Es braucht die Pause, um sich selbst zu erkennen. Aus diesem Grund darf es auf der Liste der dringend zu erledigendem Ding nichts Wichtigeres geben, als im gewohnten Tagesablauf regelmäßig innezuhalten und still zu werden. Immer wieder begegnen mir Menschen, die behaupten, keine Zeit zum Nachdenken zu haben. Doch wenn ich nachfrage, wird deutlich, dass es nicht die Zeit ist, die ihnen fehlt, sondern die Ruhe. In die Stille zu gehen erfordert Mut. In der Stille gibt es keine Ablenkung, kein TV, keine Events, kein Smartphone. In der Stille muss ich mich selbst aushalten, und das ist die größte Herausforderung. Und ich glaube, dass es auch das ist, wovor viele Menschen gerade jetzt Angst bekommen. Keine Beschäftigung zu haben, sich selbst aushalten zu müssen. Denn in der Stille werde ich auf mich selbst zurückgeworfen und mit meinem Schatten konfrontiert. Vom Altvater Antonius, dem Urvater des christlichen Einsiedlerwesens, gibt es Berichte, wie er mit dieser Konfrontation, mit den inneren Mächten – er bezeichnete sie als Dämonen –, den negativen Gedanken umgegangen ist. Er nannte sie beim Namen und fragte: »Wer bist du? Von wo kommst du? Was willst du?«

Das Schöpfen steht hier aber nicht nur für das Handeln, sondern insbesondere auch für das Denken. Es geht also nicht nur darum, körperlich zur Ruhe zu kommen, sondern auch geistig. Wenn wir im Bild des Brunnens bleiben, werden wir sehen, dass die Wasseroberfläche in der Stille immer ruhiger wird, bis wir uns selbst in ihr spiegeln. Es geht immer wieder darum, einen Freiraum zu finden, in dem ich gegenwärtig sein darf und mich der äußeren, manifesten Welt der Gedanken und Formen entziehen, in denen ich meinen Geist aus den Klauen des Verstandes befreien kann und die »Scheinwerfer« meiner Aufmerksamkeit auf mein tiefstes Inneres ausrichte. Und gerade in den nächsten Wochen werden wir wird die Möglichkeit haben, das Einhalten im Schöpfen, die Pause, die Geist und Körper brauchen in unseren Alltag zu integrieren. Der Lockdown macht es möglich. Doch wie beschrieben, fiel es mir zu Beginn meiner Klosterzeit enorm schwer, in die Stille zu gehen. Und auch in unseren Kursen und im Unternehmen erfahre ich Vorurteile, Ängste und Unsicherheiten im Umgang mit in die Stille führenden Meditation. Es waren eine Frage und ein Bild, die einigen von ihnen dabei geholfen haben, die ersten Minuten der Stille gut zu überstehen. Die immer wiederkehrende Frage lautete: Woran erkennst du diesen Augenblick? Das fokussiert die Menschen auf die Gegenwart, darauf, was sie in diesem Moment wahrnehmen, seien es Gedanken, Gefühle, Geräusche, Gerüche oder körperliche Regungen.

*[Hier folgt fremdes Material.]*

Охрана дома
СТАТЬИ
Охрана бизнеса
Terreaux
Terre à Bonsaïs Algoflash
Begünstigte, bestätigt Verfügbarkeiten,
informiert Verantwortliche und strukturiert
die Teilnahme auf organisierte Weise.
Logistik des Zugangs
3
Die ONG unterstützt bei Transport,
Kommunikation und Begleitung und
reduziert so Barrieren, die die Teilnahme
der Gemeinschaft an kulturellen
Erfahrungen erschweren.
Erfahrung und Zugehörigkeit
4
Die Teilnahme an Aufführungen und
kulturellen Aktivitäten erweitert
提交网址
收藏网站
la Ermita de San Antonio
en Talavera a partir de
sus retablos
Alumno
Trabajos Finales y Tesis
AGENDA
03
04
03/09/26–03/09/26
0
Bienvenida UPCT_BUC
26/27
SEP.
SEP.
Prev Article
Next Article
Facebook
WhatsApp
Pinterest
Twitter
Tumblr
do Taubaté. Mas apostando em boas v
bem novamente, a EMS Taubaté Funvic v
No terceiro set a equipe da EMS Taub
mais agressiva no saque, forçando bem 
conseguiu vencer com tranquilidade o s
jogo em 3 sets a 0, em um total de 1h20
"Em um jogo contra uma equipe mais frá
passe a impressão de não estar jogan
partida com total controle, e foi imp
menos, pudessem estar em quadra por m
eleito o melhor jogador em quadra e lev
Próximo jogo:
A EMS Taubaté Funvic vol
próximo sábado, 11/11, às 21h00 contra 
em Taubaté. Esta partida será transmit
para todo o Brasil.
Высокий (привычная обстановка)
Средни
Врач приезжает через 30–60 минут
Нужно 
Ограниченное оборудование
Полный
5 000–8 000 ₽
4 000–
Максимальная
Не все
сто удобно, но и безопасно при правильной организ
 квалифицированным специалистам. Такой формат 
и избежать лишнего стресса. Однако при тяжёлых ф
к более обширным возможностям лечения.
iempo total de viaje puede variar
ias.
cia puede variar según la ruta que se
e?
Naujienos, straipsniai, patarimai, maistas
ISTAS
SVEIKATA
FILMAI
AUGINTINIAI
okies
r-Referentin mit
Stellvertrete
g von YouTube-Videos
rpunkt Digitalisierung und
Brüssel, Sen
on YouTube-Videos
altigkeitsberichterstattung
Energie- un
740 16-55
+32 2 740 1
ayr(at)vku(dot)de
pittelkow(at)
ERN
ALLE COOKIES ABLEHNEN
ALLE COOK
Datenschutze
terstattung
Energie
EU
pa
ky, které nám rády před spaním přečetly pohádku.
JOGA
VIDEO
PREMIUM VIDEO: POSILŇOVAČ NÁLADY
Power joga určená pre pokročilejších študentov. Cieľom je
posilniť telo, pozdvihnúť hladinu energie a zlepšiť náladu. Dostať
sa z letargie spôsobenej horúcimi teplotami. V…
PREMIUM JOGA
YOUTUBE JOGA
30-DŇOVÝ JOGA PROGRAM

Abwesenheitsnotiz für den Geist

Das Bild, das ich darüber hinaus den Teilnehmern der Meditation angeboten habe, kommt tatsächlich aus der Arbeitswelt: die Abwesenheitsnotiz im Mailprogramm. Viele Menschen machen die Erfahrung, dass sie eine eingehende Mail in ihren Bann zieht und ihnen vielleicht sogar Druck macht, ganz besonders dann, wenn sie sie lesen, aber nicht gleich bearbeiten können. Dann schwirrt sie unweigerlich in ihrem Kopf herum und raubt ihnen Energie. Wenn sie aber im Urlaub sind und sich erlauben, eine Mail nicht zu lesen oder zu bearbeiten, fällt der Druck weg. Der Grund: Das Aktivieren einer Abwesenheitsnotiz. Sie gibt mir das Recht, jetzt nicht handeln zu müssen, und schenkt mir die Sicherheit, dass kein anderer in diesem Moment von mir erwartet, die Mail innerhalb der nächsten Stunden zu bearbeiten und zu beantworten. In der Stille kann ich mir also vorstellen, eine Abwesenheitsnotiz für meinen Geist als Absender zu aktivieren. Denn während der Sille werde ich genauso Gedanken an die Zukunft oder Vergangenheit haben, die wie Mails während meines Urlaubs in meinem Account eintreffen. Ich kann in meinem Geist formulieren: »Lieber Gedanke, liebe Aufgabe, in den kommenden zwanzig Minuten bin ich im Urlaub und nicht erreichbar. Nach meiner Rückkehr werde ich mich gerne wieder mit dir befassen. Vielen Dank für dein Verständnis.«

Die Mitarbeiter und Teilnehmer gaben mir die Rückmeldung, dass ihnen das durch die Abwesenheitsnotiz bekannte Gefühl dabei geholfen hat, ihre Gedanken zwar wahrzunehmen, sie sich aber nicht dazu verpflichtet fühlten, sich mit ihnen zu beschäftigen. Und genau darum geht es, wenn wir kraftvoll und voller Energie bleiben wollen: der Fähigkeit zu entwickeln, sich bewusst für oder gegen Gedanken oder Handlungen zu entscheiden. Genau wie Gewohnheiten sind auch meine Gedanken so etwas wie Werkzeuge, die ich allerdings nur in dem Moment benutze, wenn ich sie wirklich brauche. Und diesen gezielten Einsatz kann ich trainieren. Wenn ich mich regelmäßig in der Stille auf den inneren Weg begebe, meinem Selbst immer näherkomme und mich dadurch der äußeren Welt, ihren Ansprüchen, Anforderungen und Meinungen entziehe, hat sie auch immer weniger Macht über mich und mein Befinden. Denn in der Stille gelange ich auf den Grund meiner Seele. Und dort gibt es einen Ort, der für die äußere Welt verschlossen ist, an dem ich frei von den Erwartungen anderer, heil und ganz, ursprünglich und authentisch, rein und klar bin. An diesem Ort wohnt mein Geheimnis, dort bin ich daheim, hier sprudelt meine Lebensquelle. Und wenn ich aus dieser Quelle trinke, bin ich unverletzlich.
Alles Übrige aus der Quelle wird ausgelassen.